シカクいアタマをマルくする。~未来へのチカラ~

中学入試問題は、子どもたちの“未来へ学び進むチカラ”を試しています。
そこには「こんなチカラを持った子どもを育てたい」という各中学のメッセージが込められています。
この「シカクいアタマをマルくする。」中学入試問題の新シリーズでは、そんな子どもたちの“未来へのチカラ”を問う入試問題から、その出題意図(アドミッション・ポリシー)と、子どもたちへのメッセージを探っていきたいと思います!

今月の額面広告に掲載されている問題はこれだ!

富士見中学校

2020年01月掲載

富士見中学校【社会】

2019年 富士見中学校入試問題より

(問)ドイツは環境への意識がとても高く、「環境先進国」とよばれています。日本では、江戸時代に専門のリユース業者やリサイクル業者がいました。次にあげる業者はこのどちらにあたりますか。答えなさい。

くもってしまった鏡を磨く業者

中学入試問題は、子どもたちの“未来へ学び進むチカラ”を試しています。
そこには各中学の「こんなチカラを持った子どもを育てたい」というメッセージが込められています。
では、この富士見中学校の社会の入試問題には、どういうメッセージが込められていたのか、解答・解説と、日能研がこの問題を選んだ理由を見てみましょう。(出題意図とインタビューの公開日については更新情報をご確認ください。)

解答と解説

日能研による解答と解説

解答

リユース業者

解説

この問題では、リユース・リサイクルの意味をそれぞれ正しく理解しているかと、資料から必要な情報を読み取る力の両方が試されています。リユースやリサイクルは、どちらも循環型社会を目指す標語で、リユースには、使えるものは繰り返し使う、リサイクルには、ごみを資源として再び利用するという意味があります。この意味のちがいを理解しているうえで、絵に描かれている内容がどちらにあてはまるのかを考えます。絵や絵のタイトルからもわかるように、この絵には「くもってしまった鏡を磨く業者」が描かれています。ここから、この業者は、鏡がくもった後も繰り返し使えるようにするリユース業者であることがわかります。

日能研がこの問題を選んだ理由

近年、地球規模での環境破壊が深刻化し、世界の国々ではさまざまな問題が起こっています。このような中で、世界の国々や企業などによる地球環境を守るための取り組みが、これまで以上にさかんにおこなわれるようになりました。中学入試でも地球環境をテーマにした問題が、数多くみられます。

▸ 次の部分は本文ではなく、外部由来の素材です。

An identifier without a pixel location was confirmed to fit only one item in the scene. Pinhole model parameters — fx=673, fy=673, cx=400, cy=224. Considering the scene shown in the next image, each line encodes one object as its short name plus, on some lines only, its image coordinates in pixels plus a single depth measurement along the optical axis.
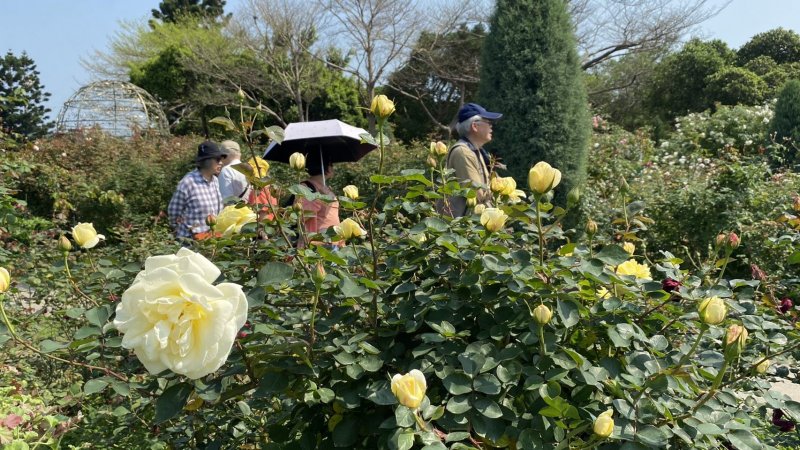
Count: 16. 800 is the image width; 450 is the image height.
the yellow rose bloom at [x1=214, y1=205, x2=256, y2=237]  1.60
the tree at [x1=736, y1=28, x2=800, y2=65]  21.20
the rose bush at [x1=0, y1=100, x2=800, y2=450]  1.08
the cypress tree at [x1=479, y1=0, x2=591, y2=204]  6.81
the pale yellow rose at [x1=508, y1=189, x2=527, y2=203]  1.72
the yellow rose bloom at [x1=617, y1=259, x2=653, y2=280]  1.50
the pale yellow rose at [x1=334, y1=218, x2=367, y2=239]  1.36
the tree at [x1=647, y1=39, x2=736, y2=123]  19.31
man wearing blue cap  3.43
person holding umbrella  2.63
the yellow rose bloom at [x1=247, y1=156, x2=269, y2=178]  1.78
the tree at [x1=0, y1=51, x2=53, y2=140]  21.59
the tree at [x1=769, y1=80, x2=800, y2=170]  10.08
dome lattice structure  16.12
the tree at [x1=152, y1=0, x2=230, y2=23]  30.16
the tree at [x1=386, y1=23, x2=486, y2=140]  17.86
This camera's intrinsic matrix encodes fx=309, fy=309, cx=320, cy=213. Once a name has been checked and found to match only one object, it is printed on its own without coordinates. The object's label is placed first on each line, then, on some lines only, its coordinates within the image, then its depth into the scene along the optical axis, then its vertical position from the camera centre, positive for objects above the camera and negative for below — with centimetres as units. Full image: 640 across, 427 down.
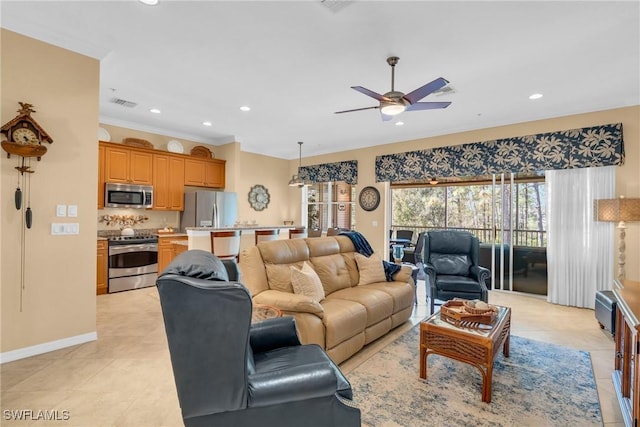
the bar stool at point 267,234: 521 -32
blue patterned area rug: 199 -130
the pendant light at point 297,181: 689 +78
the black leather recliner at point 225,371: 125 -67
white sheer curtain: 421 -32
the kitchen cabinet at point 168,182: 566 +64
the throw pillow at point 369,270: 360 -64
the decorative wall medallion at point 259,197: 738 +45
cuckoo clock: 257 +70
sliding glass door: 500 -35
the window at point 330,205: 739 +25
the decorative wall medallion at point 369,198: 650 +37
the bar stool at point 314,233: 715 -41
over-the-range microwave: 505 +35
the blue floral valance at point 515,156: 416 +95
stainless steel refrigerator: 593 +13
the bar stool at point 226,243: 445 -40
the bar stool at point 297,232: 607 -33
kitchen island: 441 -31
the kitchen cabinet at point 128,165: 506 +87
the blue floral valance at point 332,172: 684 +102
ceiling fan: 273 +108
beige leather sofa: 244 -77
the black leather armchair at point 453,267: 375 -68
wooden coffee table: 216 -95
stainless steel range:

富士見中の入試問題は、江戸時代に刊行された本の挿絵を見て、現代のリユース・リサイクル業者のどちらにあたるのかを考える問題でした。現代における環境を守る取り組みを、歴史の資料と結びつけて考えるという点で、これまでの入試にあまり見られなかった問題になっています。また、江戸時代の「鏡を磨く業者」を知った子どもたちが、今の日本や自分自身の地球環境とのかかわり方を見つめ直し、次の行動を変えるきっかけになる問題であるとも感じました。

このような理由から、日能研ではこの問題を□○シリーズに選ぶことにいたしました。